Alternant entre deux époques, celle d’une Islande impactée par l’arrivée des soldats américains durant la Guerre, et celle contemporaine, l’auteur écrit ici un roman puissant, d’une beauté exceptionnelle, malgré une terreur de tous les instants.

‘Seul le Silence’ de R.J. Ellory

Seul le Silence

R.J. ELLORY – SEUL LE SILENCE

Année de parution : 2008
Nombre de pages : 504
Genre : Drame
Édition : Sonatine


Quatrième de couverture
Joseph a douze ans lorsqu’il découvre dans son village de Géorgie le corps d’une fillette assassinée. Une des premières victimes d’une longue série de crimes. Des années plus tard, alors que l’affaire semble enfin élucidée, Joseph s’installe à New-York. Mais, de nouveau, les meurtres d’enfants se multiplient…
Pour exorciser ses démons, Joseph part à la recherche de ce tueur qui le hante.


La couverture du livre nous incite fortement à jeter un œil à l’intérieur puisque le roman est qualifié de « magnifique ». Plus à ranger du côté d’un récit dramatique, l’histoire débute à Augusta Falls en 1939. L’époque choisie par l’écrivain est déjà morose en soi puisqu’elle signifie le début de la Seconde Guerre mondiale et l’envoi par milliers de soldats américains sur les champs de batailles.

TRAGIQUE

En plus de cet épisode tragique qui restera en fond de trame durant la première moitié du roman, il faut préciser qu’à cette époque l’Amérique était extrêmement méfiante vis-à-vis des étrangers. C’est donc dans ce contexte d’une terrible froideur que le récit commence.
Lorsque les premiers meurtres se succèdent, Joseph, qui a découvert le premier corps, et ses amis décident de créer un « club » pour aider à la capture de l’assassin. Hélas, ils ne sont que des gamins, tellement démunis face à la cruauté des adultes. Un événement tragique fera alors basculer Joseph dans un sentiment profond de culpabilité qui ne le quittera plus jamais par la suite.

NEW-YORK

Jeune adulte, désireux de mener une vie loin de ses tourments d’enfance, Vaughan part pour New-York avec le rêve de devenir écrivain.
Mais le passé n’est jamais bien loin, et le tueur d’enfants d’Augusta Falls ne semble pas en avoir fini avec lui…
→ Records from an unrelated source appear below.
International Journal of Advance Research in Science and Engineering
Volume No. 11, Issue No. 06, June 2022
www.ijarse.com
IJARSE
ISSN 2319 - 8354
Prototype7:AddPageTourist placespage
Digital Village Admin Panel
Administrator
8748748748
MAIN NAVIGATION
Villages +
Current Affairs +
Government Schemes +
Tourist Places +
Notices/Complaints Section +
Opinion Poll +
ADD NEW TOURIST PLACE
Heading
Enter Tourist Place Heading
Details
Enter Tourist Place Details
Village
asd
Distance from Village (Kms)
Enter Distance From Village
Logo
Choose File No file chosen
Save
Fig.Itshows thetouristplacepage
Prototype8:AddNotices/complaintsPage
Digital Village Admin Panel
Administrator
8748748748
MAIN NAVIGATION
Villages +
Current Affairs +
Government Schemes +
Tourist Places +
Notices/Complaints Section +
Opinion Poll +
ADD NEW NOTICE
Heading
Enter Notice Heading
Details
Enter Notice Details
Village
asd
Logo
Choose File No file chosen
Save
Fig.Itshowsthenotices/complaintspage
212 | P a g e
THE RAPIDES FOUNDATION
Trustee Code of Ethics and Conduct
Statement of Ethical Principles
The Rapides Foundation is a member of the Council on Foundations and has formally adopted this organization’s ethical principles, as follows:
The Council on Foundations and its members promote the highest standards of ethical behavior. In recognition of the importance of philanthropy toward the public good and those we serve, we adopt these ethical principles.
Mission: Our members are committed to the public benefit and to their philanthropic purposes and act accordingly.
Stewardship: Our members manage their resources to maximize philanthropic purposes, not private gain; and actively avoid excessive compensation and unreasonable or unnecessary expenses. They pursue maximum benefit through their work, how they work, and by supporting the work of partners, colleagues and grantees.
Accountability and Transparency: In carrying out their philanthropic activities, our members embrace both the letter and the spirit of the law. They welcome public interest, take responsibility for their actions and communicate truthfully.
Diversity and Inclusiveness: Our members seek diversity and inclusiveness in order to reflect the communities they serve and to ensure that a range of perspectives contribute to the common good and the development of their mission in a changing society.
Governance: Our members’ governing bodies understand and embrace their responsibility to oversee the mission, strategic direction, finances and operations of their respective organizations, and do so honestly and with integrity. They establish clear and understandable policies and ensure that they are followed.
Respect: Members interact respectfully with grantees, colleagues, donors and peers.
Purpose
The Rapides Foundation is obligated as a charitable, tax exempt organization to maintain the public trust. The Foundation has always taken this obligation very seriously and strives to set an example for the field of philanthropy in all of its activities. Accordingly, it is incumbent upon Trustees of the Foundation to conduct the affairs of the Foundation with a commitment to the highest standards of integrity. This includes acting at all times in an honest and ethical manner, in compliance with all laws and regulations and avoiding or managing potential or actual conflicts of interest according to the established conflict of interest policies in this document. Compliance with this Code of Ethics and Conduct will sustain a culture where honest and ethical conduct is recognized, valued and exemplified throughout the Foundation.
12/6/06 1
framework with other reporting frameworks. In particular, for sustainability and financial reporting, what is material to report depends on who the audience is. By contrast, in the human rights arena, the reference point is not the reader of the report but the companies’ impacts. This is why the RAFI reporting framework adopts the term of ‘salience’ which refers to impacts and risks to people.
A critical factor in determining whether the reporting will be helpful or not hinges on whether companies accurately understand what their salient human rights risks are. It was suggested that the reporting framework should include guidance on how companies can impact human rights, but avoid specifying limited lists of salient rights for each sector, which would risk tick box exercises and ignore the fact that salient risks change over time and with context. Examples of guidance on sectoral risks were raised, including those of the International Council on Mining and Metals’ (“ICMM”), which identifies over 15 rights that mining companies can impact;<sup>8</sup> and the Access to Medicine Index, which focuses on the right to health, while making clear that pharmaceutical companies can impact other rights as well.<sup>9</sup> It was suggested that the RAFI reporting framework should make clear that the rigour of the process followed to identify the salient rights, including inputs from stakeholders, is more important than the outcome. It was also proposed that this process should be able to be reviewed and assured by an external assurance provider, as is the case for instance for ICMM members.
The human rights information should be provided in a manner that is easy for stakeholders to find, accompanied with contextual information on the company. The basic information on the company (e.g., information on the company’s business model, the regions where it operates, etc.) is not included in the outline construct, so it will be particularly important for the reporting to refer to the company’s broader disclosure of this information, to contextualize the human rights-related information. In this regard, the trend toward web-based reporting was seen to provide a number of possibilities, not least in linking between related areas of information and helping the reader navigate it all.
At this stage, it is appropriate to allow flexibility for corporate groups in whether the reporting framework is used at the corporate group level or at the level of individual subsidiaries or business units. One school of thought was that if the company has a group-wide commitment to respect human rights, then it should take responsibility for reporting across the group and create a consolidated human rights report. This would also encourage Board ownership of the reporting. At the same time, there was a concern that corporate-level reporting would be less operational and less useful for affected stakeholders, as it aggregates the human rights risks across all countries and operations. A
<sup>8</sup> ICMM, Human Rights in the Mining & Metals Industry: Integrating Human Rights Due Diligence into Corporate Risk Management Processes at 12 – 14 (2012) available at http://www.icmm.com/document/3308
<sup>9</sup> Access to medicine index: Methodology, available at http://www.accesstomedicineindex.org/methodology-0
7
Ne vous attendez pas à une enquête policière comme dans tout thriller qui se respecte. Non, car comme expliqué un peu plus haut, c’est plus un récit sur le ressenti de Joseph durant toutes ces années qui est mis en avant, ainsi que toute la noirceur de ces faits horribles qui lui rongent l’esprit et le corps. C’est très bien écrit, Ellory a une plume de qualité mais parfois, il s’embourbe dans des figures de style pompeuses.

EFFICACE

La fluidité du récit en pâtit car certaines parties sont longues, mais cela se suit sans trop de difficultés, bien que l’on pourrait aisément sauter des pages sans pour autant perdre le fil de l’histoire. Le dénouement arrive très tardivement, vers les dix dernières pages. Rapide mais terriblement efficace, il subsiste par la suite un profond sentiment de tristesse envers Joseph fortement bien distillé.

Ne vous attendez pas non plus à des réponses allant de but en blanc et des explications fournies, mais juste la fin d’un long et douloureux cauchemar s’étant étalé sur plus de trente ans.